Das Phänomen der Verschränkung ist seit Jahren Grundlage für physikalische Grundlagen-Experimente und teilweise auch schon Anwendungen, so im Bereich der Quantenkryptographie. Zwei verschränkte Photonen werden gleichzeitig in einer Quelle - etwa einem Laser - erzeugt, sie bleiben auch über große Distanzen mit einander verbunden. Manipuliert man beispielsweise eines der Teilchen, so beeinflusst man augenblicklich auch das Geschwisterteilchen.
Teleportationsversuche denkbar
Zeilinger hat die Verschränkung in den vergangenen Jahren immer wieder eingesetzt, um etwa - erfolgreich - Teleportationsversuche anzustellen. Dabei gelang es den Wiener Physikern, einen Quantenzustand - etwa eine bestimmte Polarisation - über ein Hilfsphoton exakt auf ein drittes Lichtteilchen zu übertragen. Erst vor wenigen Wochen veröffentlichten die Wissenschafter in der Zeitschrift "Nature", wie man den Zustand der Verschränkung über längere Distanzen gleichsam auffrischen kann.
500 Meter
Bisher wurden die Experimente allerdings im Labor und mit Lichtleitungen angestellt.

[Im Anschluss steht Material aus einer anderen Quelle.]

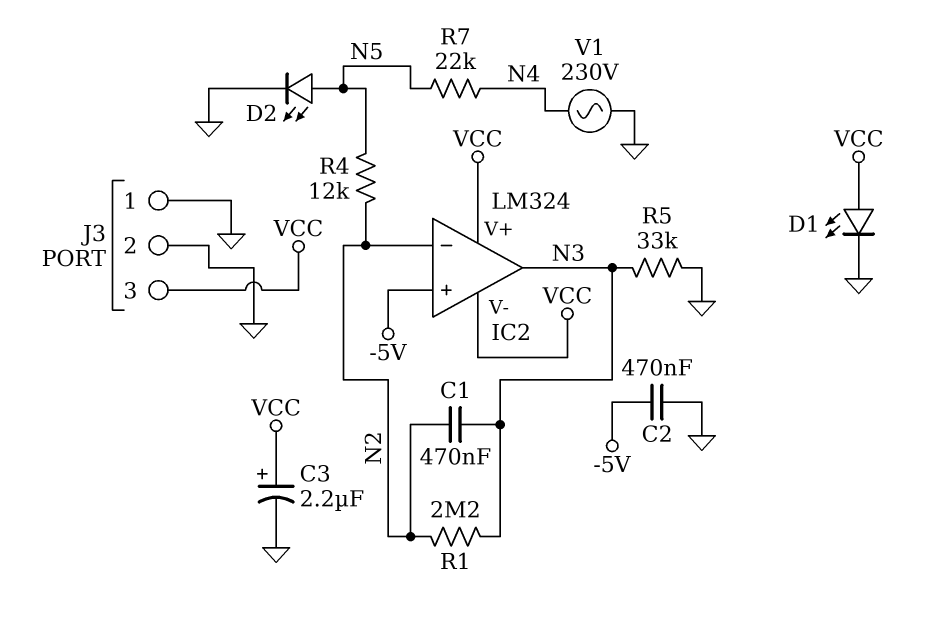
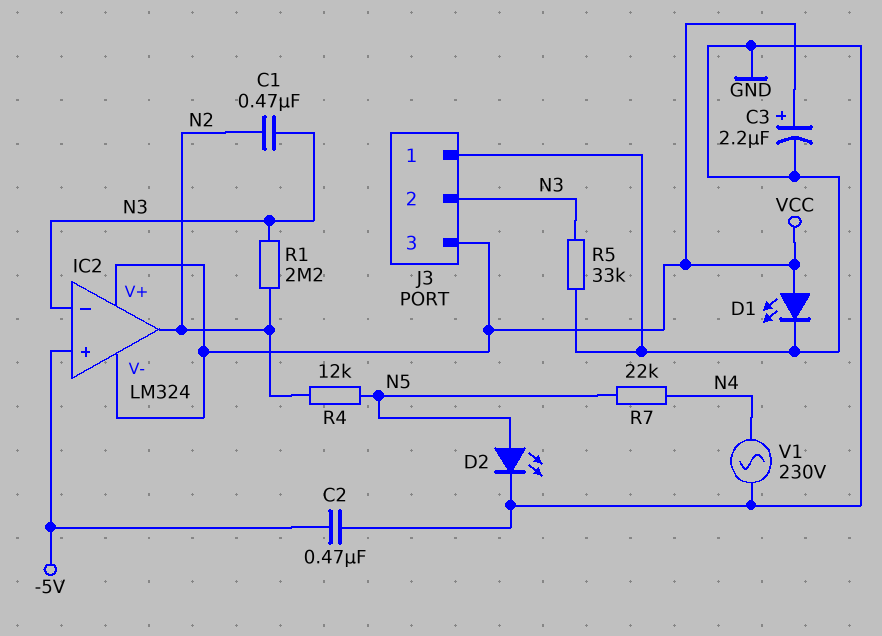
IC2 pin in-: N2 -> N3
IC2 pin out: N3 -> N2
J3 pin 2: GND -> N3

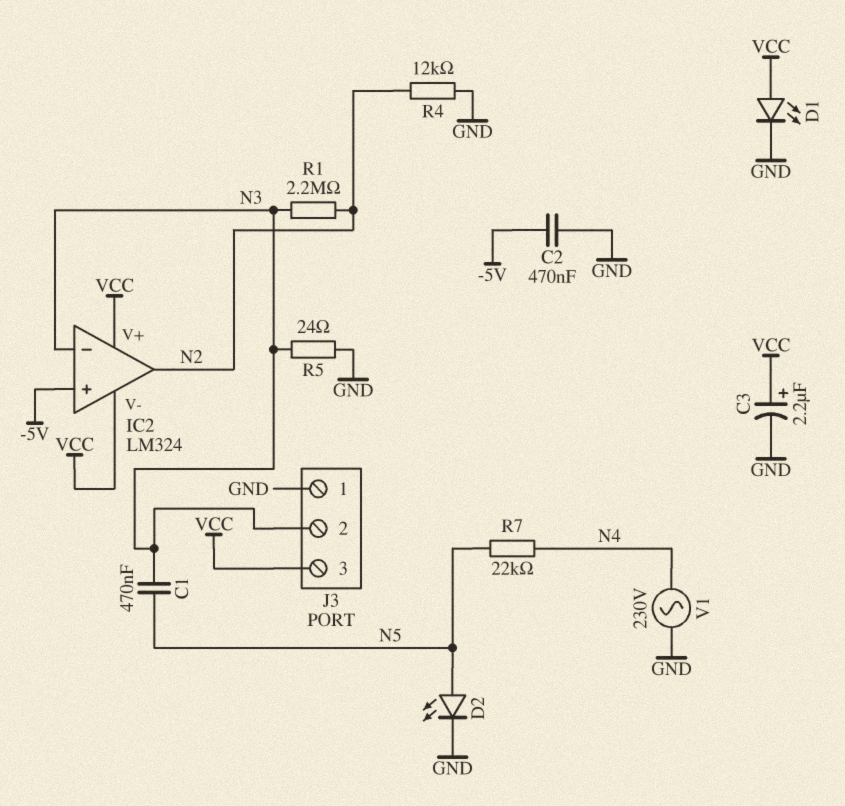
C1: 470nF (N2, N3) -> 470nF (N3, N5)
R4: 12k (N2, N5) -> 12k (GND, N2)
R5: 33k (GND, N3) -> 24 (GND, N3)

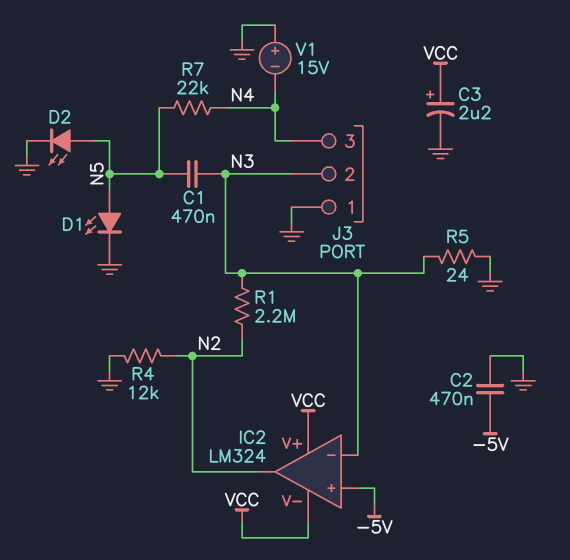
D1: LED (A VCC, K GND) -> LED (A N5, K GND)
J3 pin 3: VCC -> N4
V1: AC 230V (GND, N4) -> 15V (plus GND, minus N4)

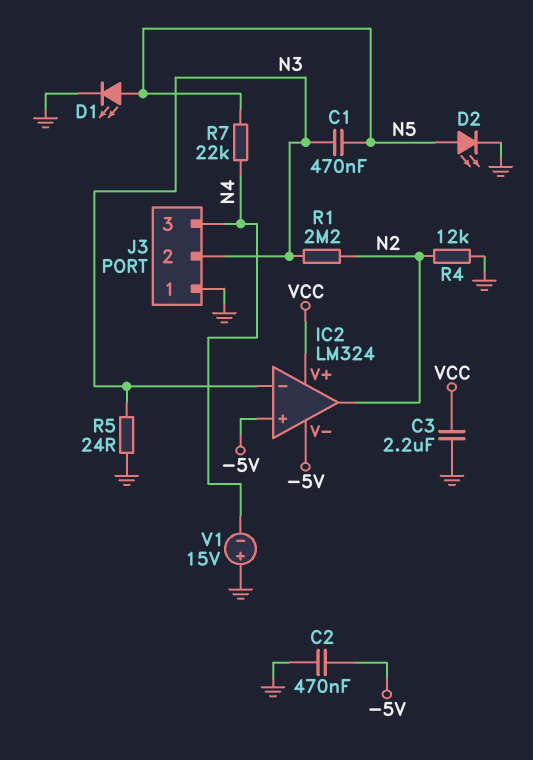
C3: 2.2uF (plus VCC, minus GND) -> 2.2uF (GND, VCC)
IC2 pin V-: VCC -> -5V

Nun ist Zeilinger einen Schritt weiter gegangen. Ein Teil der verschränkten Photonen wurde in Wien vom rechten Donauufer über Teleskope auf eine Strecke von ca. 500 Metern frei durch die Luft über den Fluss auf die Donauinsel geschickt. Die verschränkten Geschwisterchen mussten - ebenfalls ohne jede Leitung - eine kürzere Distanz überwinden.
An beiden Zielpunkten wurden die Teilchen dann auf Detektoren gelenkt, verglichen und: Siehe da, sie waren noch verschränkt. "Der erreichte Austausch von Photonen über große Distanzen eröffnet neue Aussichten in der Grundlagenforschung", sind die Physiker überzeugt. In Glasfasern sind die überbrückbaren Distanzen nämlich beschränkt, nach den erfolgreichen Freiluft-Experimenten könnte man an den Einsatz von Erdsatelliten zur Überbrückung größerer Strecken denken. Bei einer Verbindung mit einem Satelliten müssten die verschränkten Photonen nur wenige Kilometer der dichten Atmosphäre durchdringen.
Das All als Experimentierlabor
Danach, im Vakuum des Weltraums, breiten sich die Teilchen dann ungehindert aus: So könnte praktisch das ganze All als Experimentierlabor verwendet werden. So ließen sich in Zukunft auch fundamentale Fragen untersuchen, die in Laboratorien auf der Erde unbeantwortet bleiben müssen, z. B.: "Gelten die Gesetze der Quantenphysik auch über Distanzen, bei denen Einsteins Relativitätstheorie eine Rolle spielt?"
Bei ihren Freiland-Versuchen trafen die Wiener Wissenschafter auch auf völlig neue Probleme. So störten etwa starker Wind die Übertragung des Signals ebenso wie vorbeifahrende Frachtschiffe oder Lastautos. Das Windproblem lösten die an Hightech gewöhnten Forscher eher auf banale Art und Weise: Sie stellten Kompostcontainer aus Plastik um die empfindlichen Messgeräte.
Die Photonenquelle wurde in Zusammenarbeit mit den Austrian Research Centers (ARC) Seibersdorf Research entwickelt. Sie bestand den ersten Feldversuch mit den eher rauen Bedingungen und soll in einem Quantenkryptographie-Prototyp Verwendung finden.